Impact des traitements de l'incontinence sur la sexualité

La comparaison des différentes séries est difficile en raison parfois d'absence d'épreuves urodynamiques, la distinction entre incontinence d'effort et hyperactivité détrusorienne n'est malheureusement pas toujours claire. Deux études rétrospectives concernant la colpo suspension type Burch ont montré chez des patientes soufrant de l'une ou l'autre, voire des deux formes d'incontinence, une amélioration nette des symptômes, avec toutefois des scores un peu inférieurs à ceux des femmes qui ne présentaient pas d'incontinence coïtale.

Ces 10 dernières années, la technique des bandelettes tranvaginales (TVT) a clairement montré son efficacité concernant l'incontinence d'effort, les fuites urinaires à la pénétration ont été améliorées dans globalement les même proportions, avec cependant un score d'amélioration de la fonction sexuelle un peu moindre, probablement en rapport avec l'apparition parfois, dans quelques pour cent des cas, de dyspareunies et/ou d'anorgasmie, même si la qualité de vie sur le plan émotionnel était améliorée, notamment par la correction des fuites.
Peu de données sont disponibles concernant la technique de bandelette trans-obturatrice. Les études de Pace et Senthiles en 2008 ont montrés que cette technique apporte un taux de guérison compris entre 55 et 96 % concernant les fuites urinaires lors de la pénétration, avec une apparition moindre de complications sexuelles par rapport à la TVT.

Action des antimuscariniques

En 2005, Sand a été le premier à évaluer l'impact sur la fonction sexuelle de l'oxybutinine chez des femmes atteintes d'hyperactivité vésicale. Sur 569 patientes touchées par l'incontinence urinaire coïtale, seules 23 % ont été guéries, 77 % n'ont pas répondu au traitement. Malheureusement les auteurs ne font pas de distinction entre incontinence à la pénétration et lors de l'orgasme, de plus aucune évaluation urodynamique n'avait été réalisée. Serati en 2008 a comparé l'impact d'un traitement (Toltérodine 4 mg) chez des femmes présentant une hyperactivité détrusorienne (HD) pure, avec ou sans incontinence lors de l'orgasme (groupe contrôle). Dans le groupe contrôle, 17 % des patientes n'ont pas répondu au traitement, chiffre s'élevant à 41.2 % chez les patientes présentant une fuite urinaire lors de l'orgasme. Les auteurs concluent que la forme avec incontinence orgasmique est plus grave, faisant peut-être intervenir d'autres récepteurs que muscariniques au niveau du trigone.

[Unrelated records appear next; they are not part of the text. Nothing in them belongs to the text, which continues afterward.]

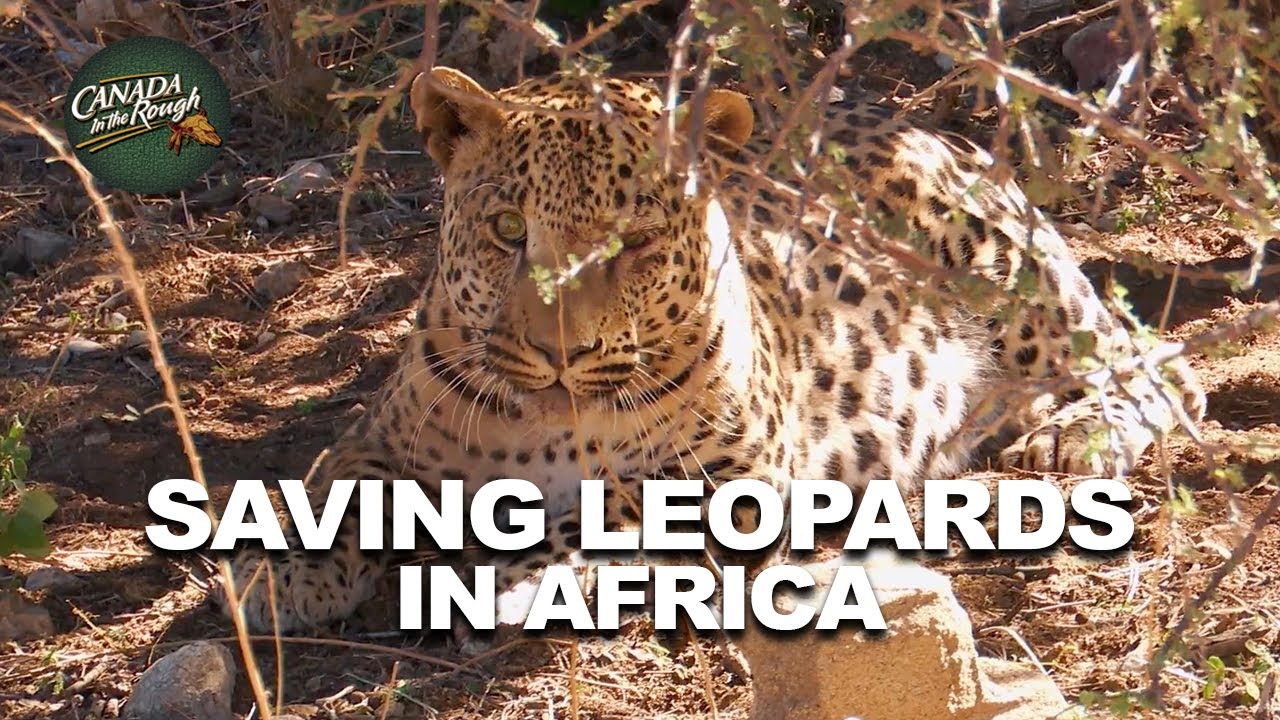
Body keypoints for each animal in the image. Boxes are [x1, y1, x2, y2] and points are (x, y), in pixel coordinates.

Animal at [219, 66, 1206, 634]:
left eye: (634, 244)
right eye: (507, 230)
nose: (558, 353)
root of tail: (935, 130)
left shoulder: (738, 474)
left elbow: (612, 506)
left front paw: (519, 581)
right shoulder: (379, 438)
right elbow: (336, 496)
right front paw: (283, 573)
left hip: (1008, 280)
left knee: (1160, 362)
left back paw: (1075, 436)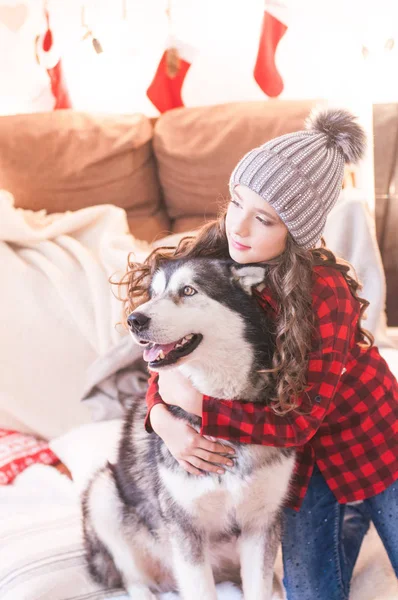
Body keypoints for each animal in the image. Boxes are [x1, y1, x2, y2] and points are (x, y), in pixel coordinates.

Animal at [82, 258, 296, 600]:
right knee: (134, 580)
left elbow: (259, 587)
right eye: (153, 294)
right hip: (103, 495)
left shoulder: (260, 524)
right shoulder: (185, 529)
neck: (219, 407)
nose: (134, 320)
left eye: (188, 291)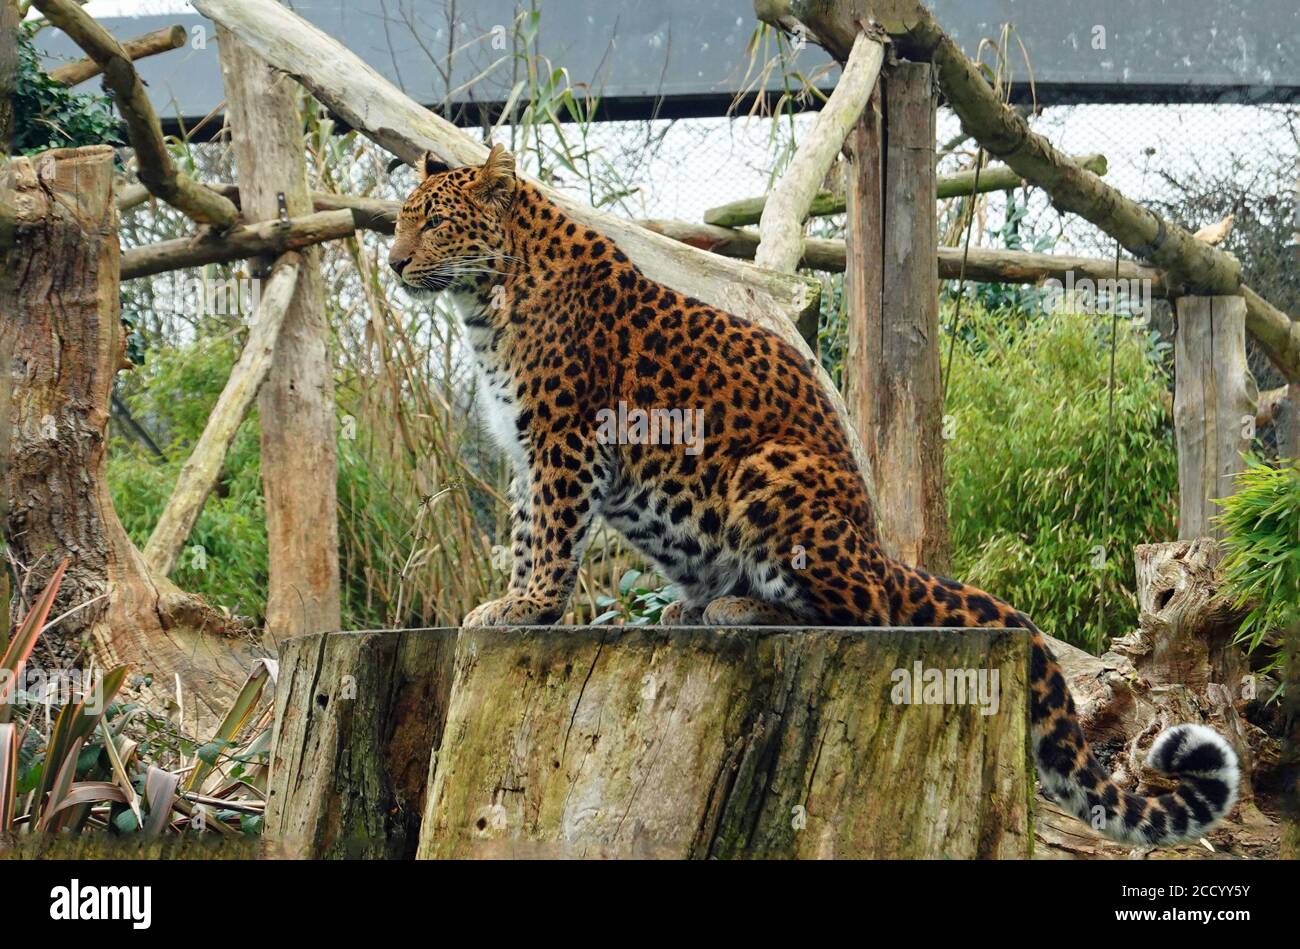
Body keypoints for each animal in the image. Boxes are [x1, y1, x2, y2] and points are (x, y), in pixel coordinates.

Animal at [387, 144, 1237, 847]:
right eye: (399, 222)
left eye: (434, 223)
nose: (394, 264)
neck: (484, 302)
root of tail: (884, 550)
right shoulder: (525, 450)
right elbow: (526, 528)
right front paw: (506, 603)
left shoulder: (564, 438)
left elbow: (552, 535)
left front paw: (527, 608)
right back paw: (694, 607)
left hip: (770, 473)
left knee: (872, 610)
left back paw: (738, 610)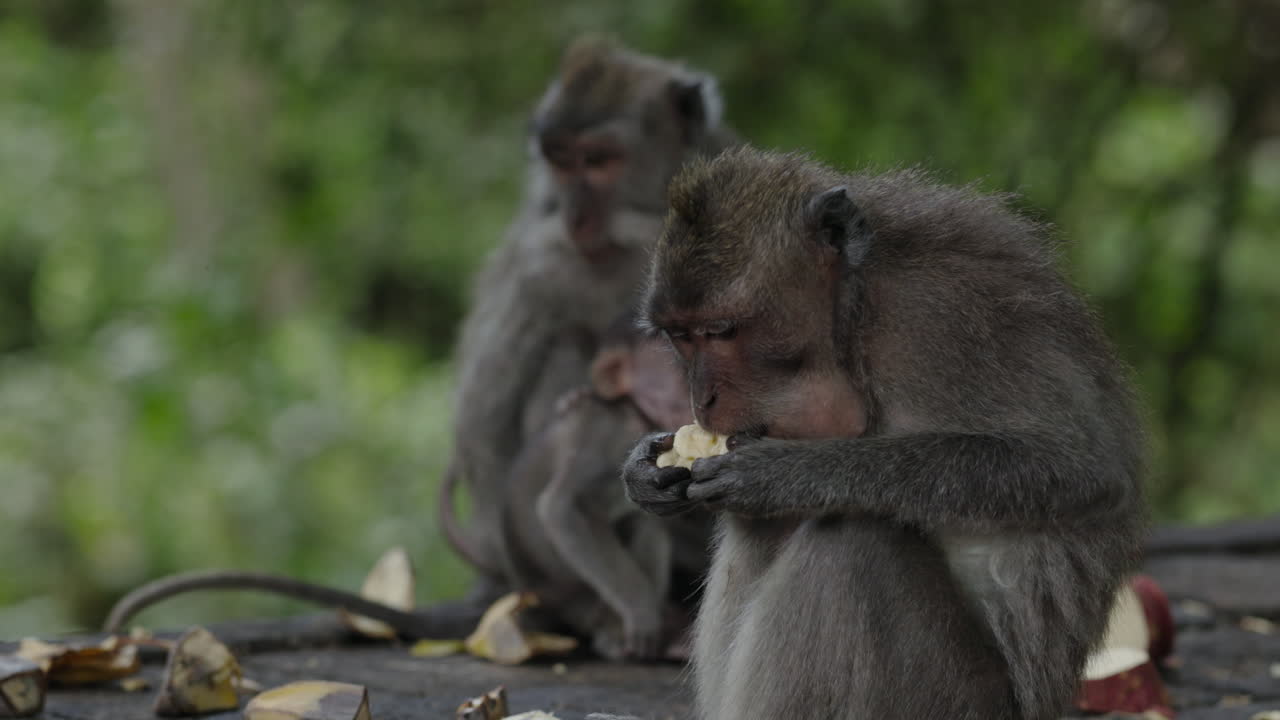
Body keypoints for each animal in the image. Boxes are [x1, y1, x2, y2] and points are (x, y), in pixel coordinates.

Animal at [492, 312, 710, 660]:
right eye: (680, 358)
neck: (637, 414)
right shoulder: (605, 433)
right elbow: (565, 507)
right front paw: (641, 609)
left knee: (645, 527)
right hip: (580, 604)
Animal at [619, 148, 1146, 720]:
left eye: (720, 332)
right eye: (680, 336)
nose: (701, 399)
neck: (854, 312)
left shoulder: (942, 318)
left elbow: (1083, 469)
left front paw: (786, 474)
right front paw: (645, 467)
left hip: (955, 699)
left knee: (852, 540)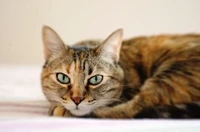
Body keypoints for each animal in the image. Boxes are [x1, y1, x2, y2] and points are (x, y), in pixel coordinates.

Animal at [40, 25, 200, 118]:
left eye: (96, 79)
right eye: (63, 78)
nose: (77, 100)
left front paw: (60, 109)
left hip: (171, 75)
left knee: (132, 110)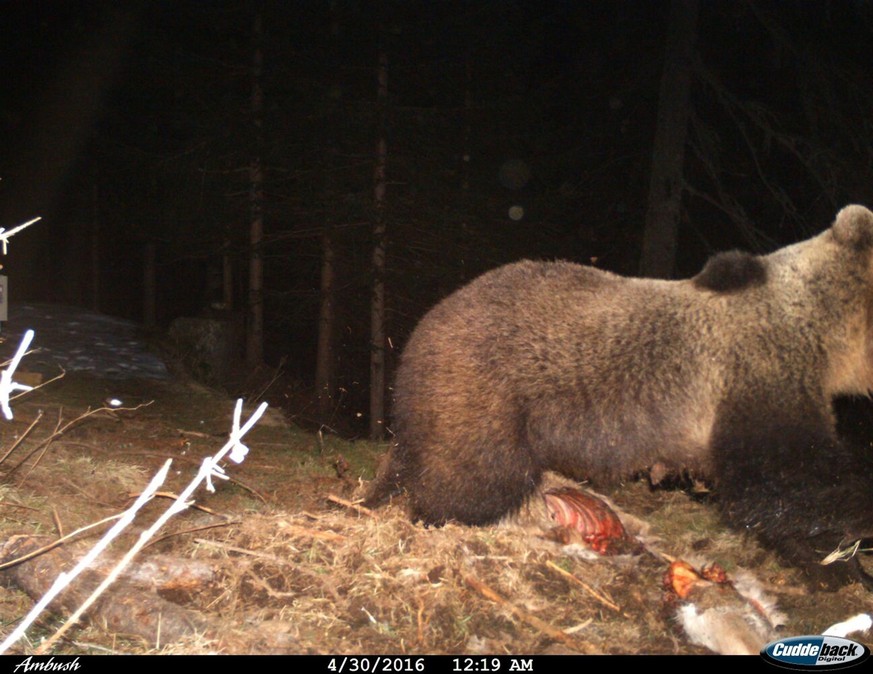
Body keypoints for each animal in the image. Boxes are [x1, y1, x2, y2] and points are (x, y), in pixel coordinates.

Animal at [364, 202, 872, 584]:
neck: (822, 326)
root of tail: (417, 336)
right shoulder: (758, 375)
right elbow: (783, 478)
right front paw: (843, 550)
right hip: (485, 396)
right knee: (474, 481)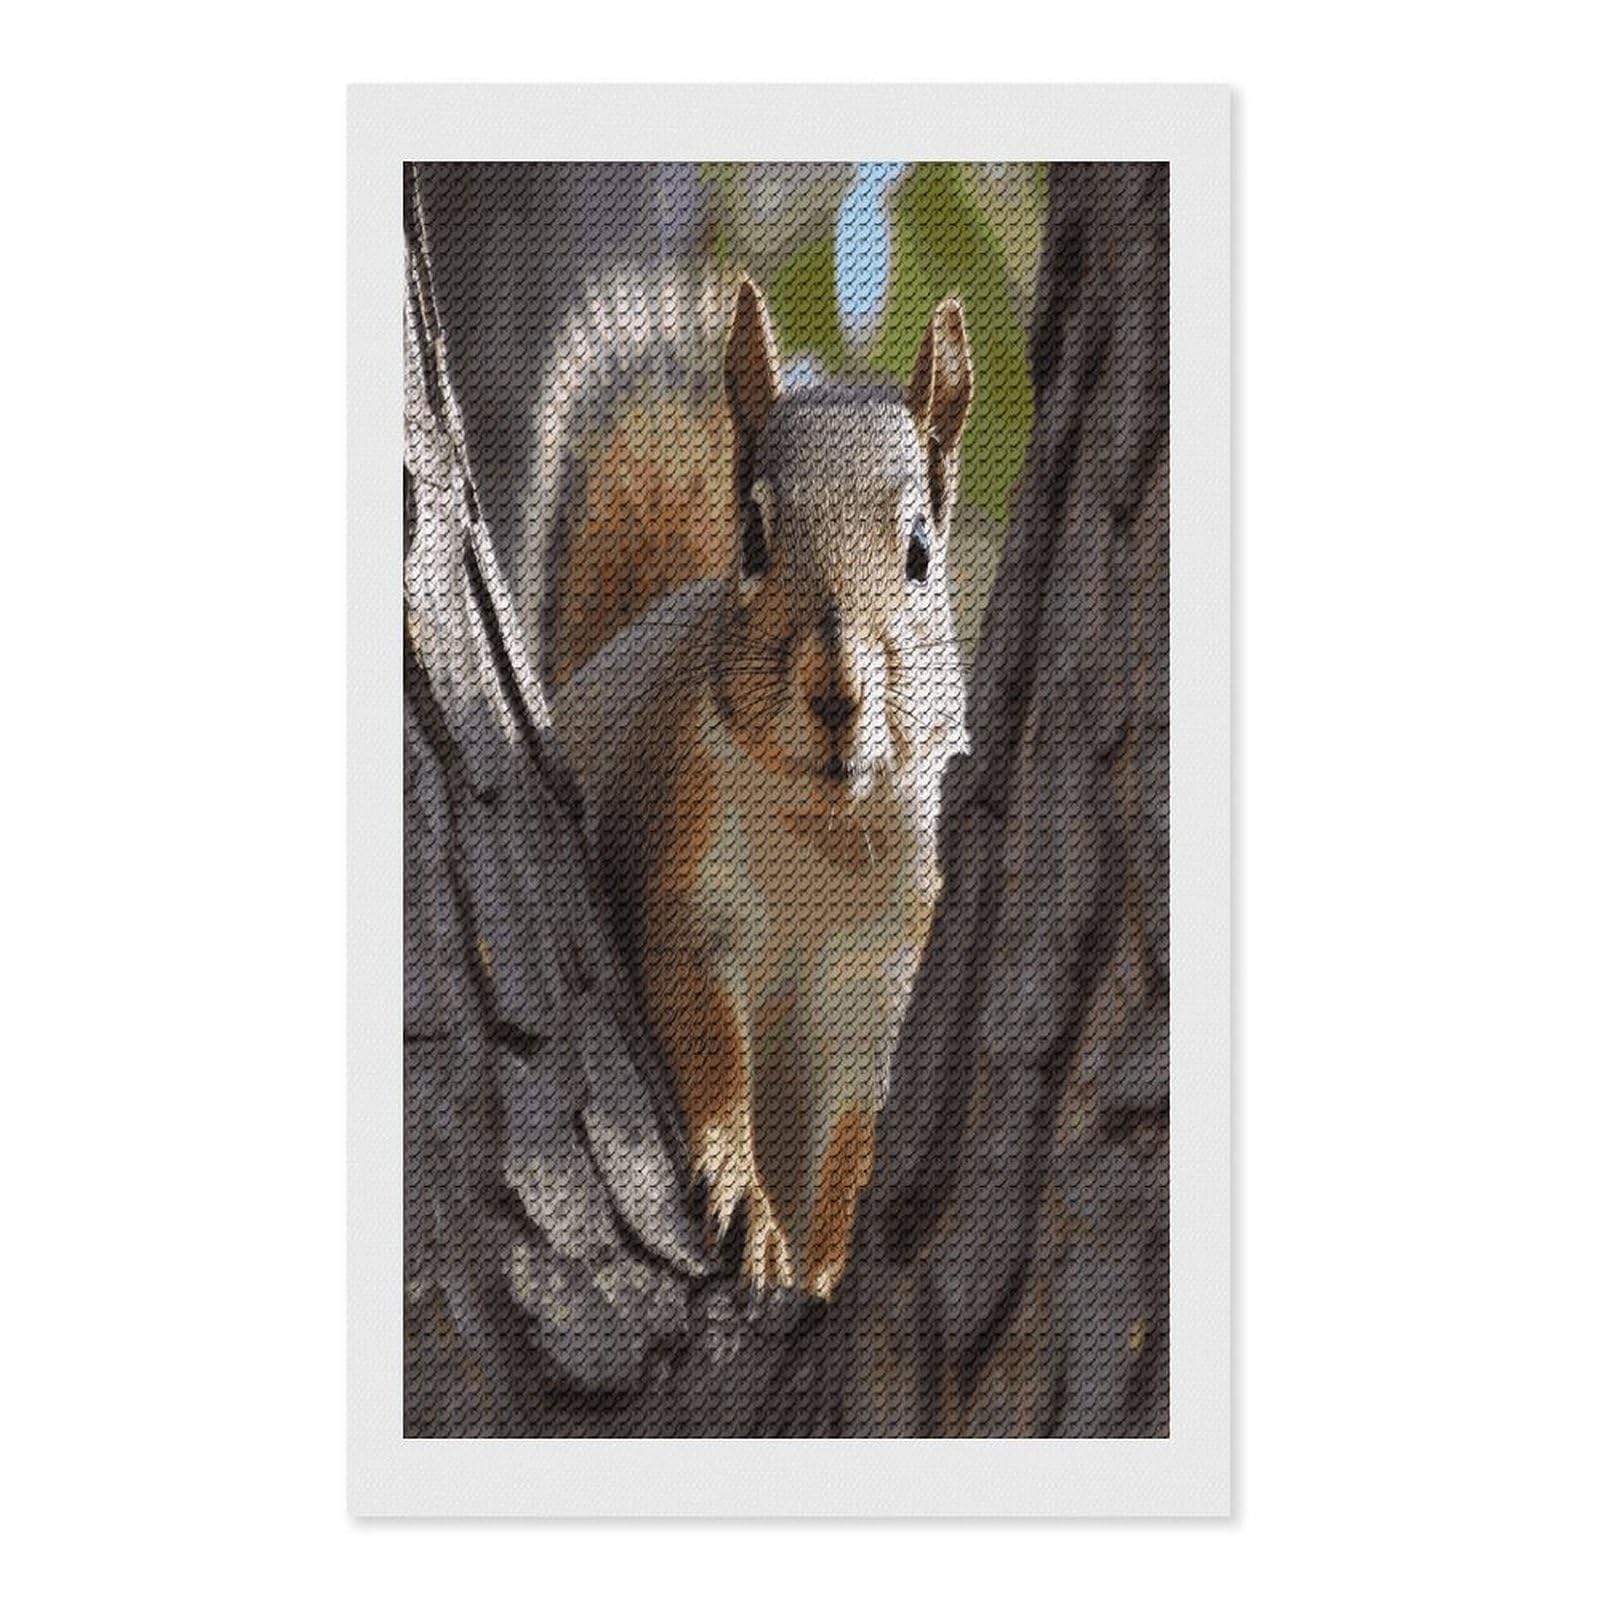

Impact de la rééducation périnéale

Il n'existe que deux études disponibles concernant rééducation périnéale et incontinence coïtale. En 2000 l'étude prospective de Bo sur l'impact de la rééducation sur un groupe de patientes présentant un incontinence coïtale par rapport à un groupe témoin (sans rééducation)  a montré une diminution de 20 à 10.5% de la prévalence des fuites, le taux étant resté stable dans le groupe témoin. L'étude de Zahariou sur l'impact de la rééducation périnéale évalué à travers le questionnaire FSFI (Female Sexual Fonction Inventory) a montré une amélioration de tous les scores (désir, excitation,lubrification, orgasme, satisfaction et douleur) et une diminution de l'incidence des fuites coïtale de 2 ±1 par semaine à 0.4 ± 0.5 (p< 0.005).

En conclusion

L'impact des fuites urinaires lors des relations sexuelles est grand sur la qualité de vie sexuelle des femmes. Très peu d'entre elles osent aborder ce sujet, soit par gêne, soit par conviction qu'il n'existe pas de traitement efficace. A l'instar des hommes souffrant de dysérection, c'est au thérapeute de faire le premier pas et de poser la question. Plus de 50% des femmes considèrent que leur gynécologue devrait leur poser la question. La physiopathologie des fuites à la pénétration se comprend bien, à l'opposé les fuites à l'orgasme qui présentent encore quelques mystères, nécessitant de poursuivre les travaux dans ce sens.